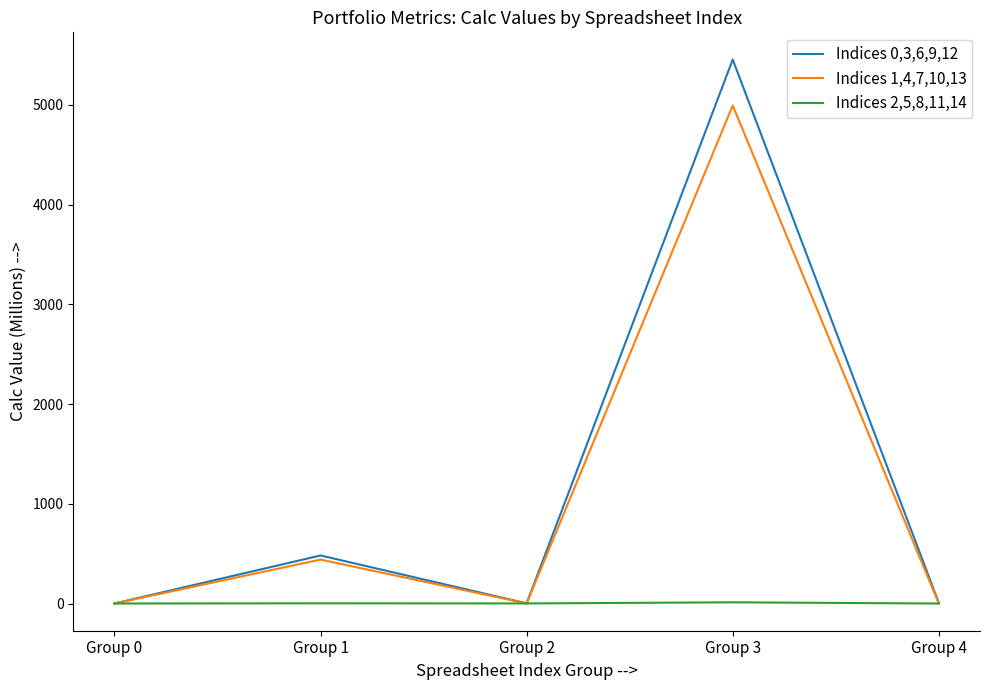

What is the highest value of the Indices 2,5,8,11,14 series?

12.1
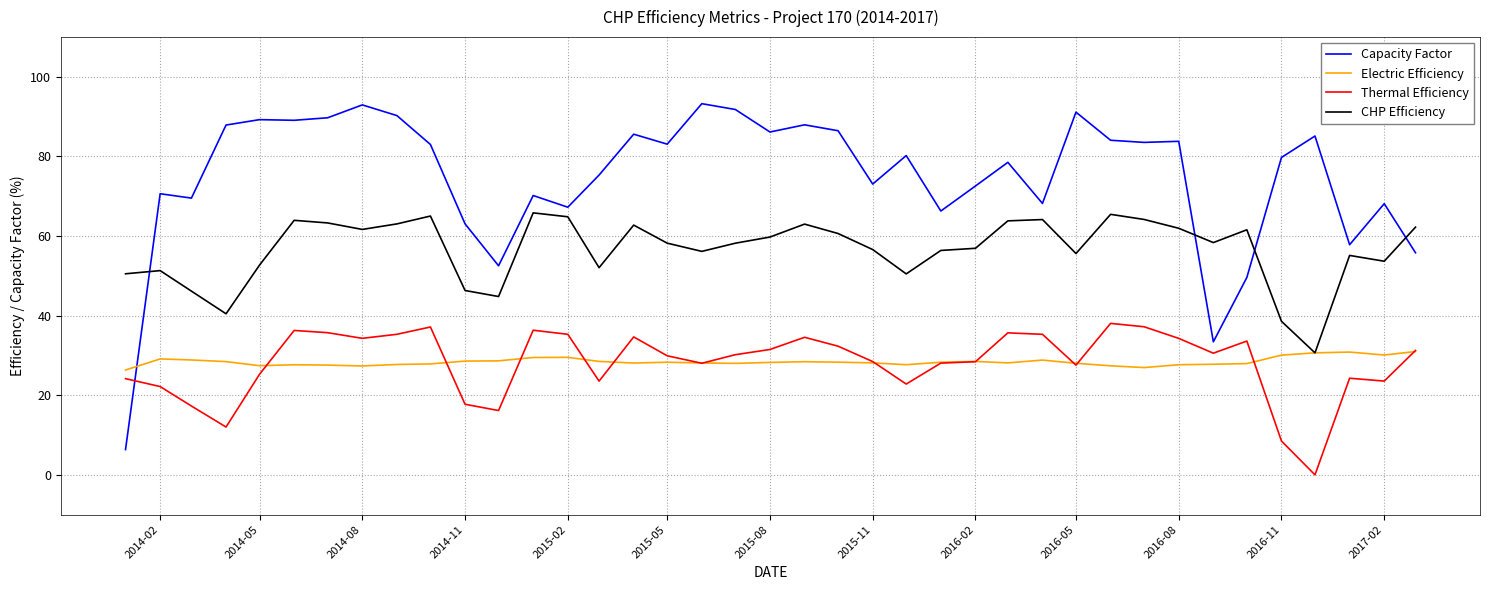

What is the maximum value for Capacity Factor?

93.3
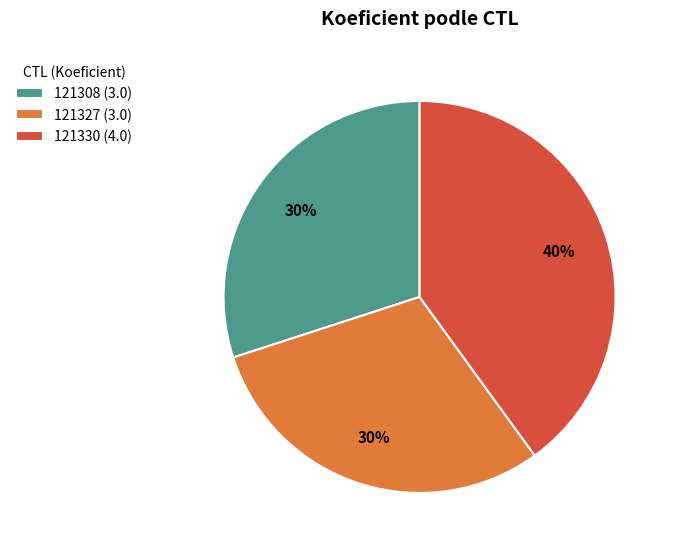

Is the sum of 121308 (3.0) and 121327 (3.0) greater than half?

Yes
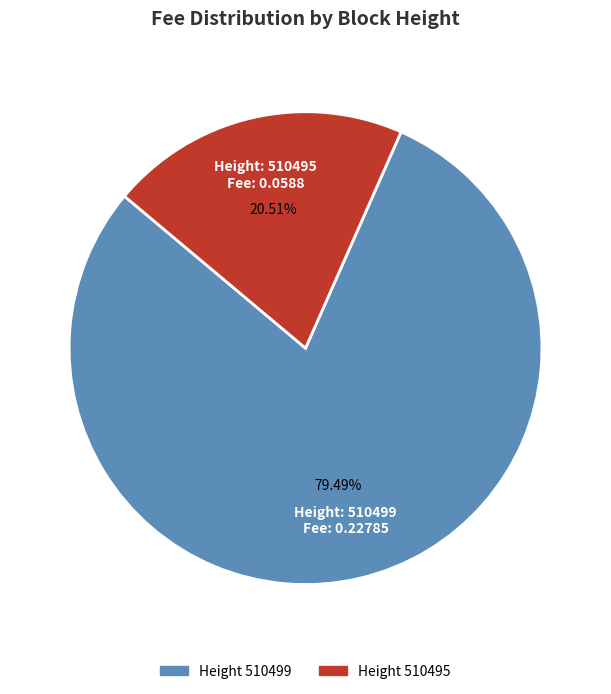

Is there any slice that represents more than half of the pie?

Yes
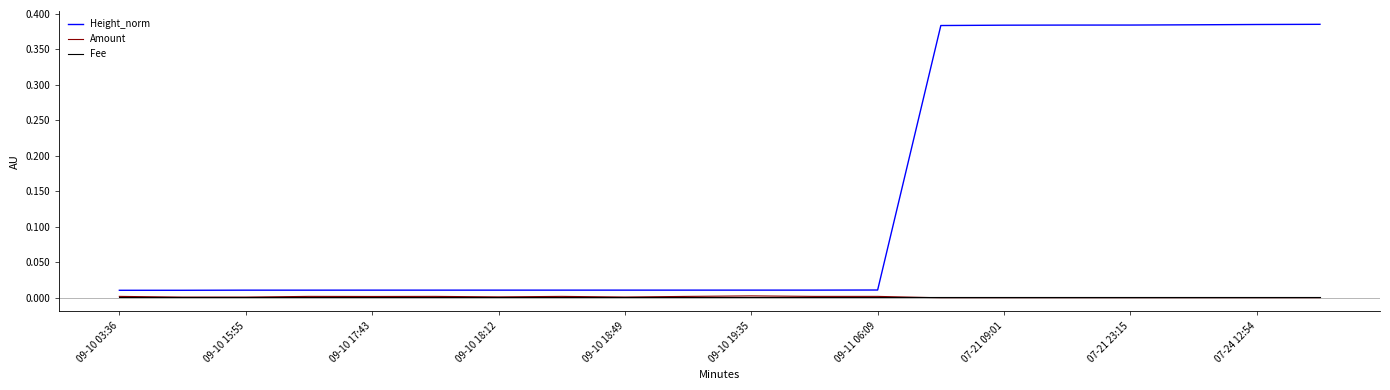

True or false: Fee and Height_norm intersect in this chart.

False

◆ ◆ ◆ ◆

→ **TASK REQUIREMENTS**:
Copy the items again, starting at the line that contains "What is the maximum" and continuing through the final line of the items, and leave the pictures out.

→ **TASK RESPONSE**:
What is the maximum value for Capacity Factor?

93.3

Is the sum of 121308 (3.0) and 121327 (3.0) greater than half?

Yes

Is there any slice that represents more than half of the pie?

Yes

True or false: Fee and Height_norm intersect in this chart.

False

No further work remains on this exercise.